··· Data under study

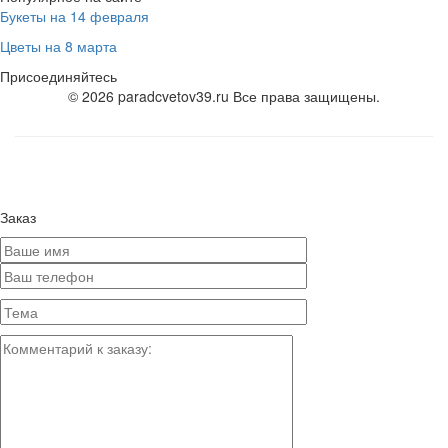
Букеты на 14 февраля
Цветы на 8 марта
Присоединяйтесь
© 2026 paradcvetov39.ru Все права защищены.
Заказ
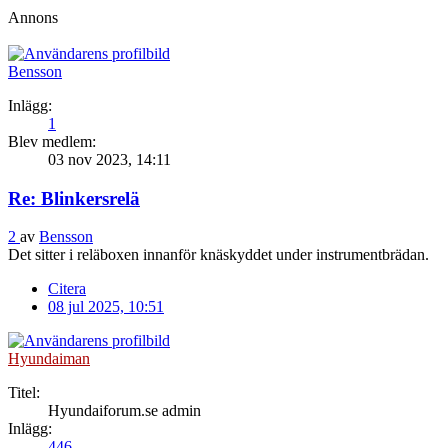
Annons
Bensson
Inlägg:
1
Blev medlem:
03 nov 2023, 14:11
Re: Blinkersrelä
2
av
Bensson
Det sitter i reläboxen innanför knäskyddet under instrumentbrädan.
Citera
08 jul 2025, 10:51
Hyundaiman
Titel:
Hyundaiforum.se admin
Inlägg:
446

······

▸ **What the task requires**
Swap "Inlägg" for "Posts" throughout the text of all the saved entries above and reproduce that text with nothing else changed, leaving out the pictures.

▸ **Reply to the task**
Букеты на 14 февраля
Цветы на 8 марта
Присоединяйтесь
© 2026 paradcvetov39.ru Все права защищены.
Заказ
Annons
Bensson
Posts:
1
Blev medlem:
03 nov 2023, 14:11
Re: Blinkersrelä
2
av
Bensson
Det sitter i reläboxen innanför knäskyddet under instrumentbrädan.
Citera
08 jul 2025, 10:51
Hyundaiman
Titel:
Hyundaiforum.se admin
Posts:
446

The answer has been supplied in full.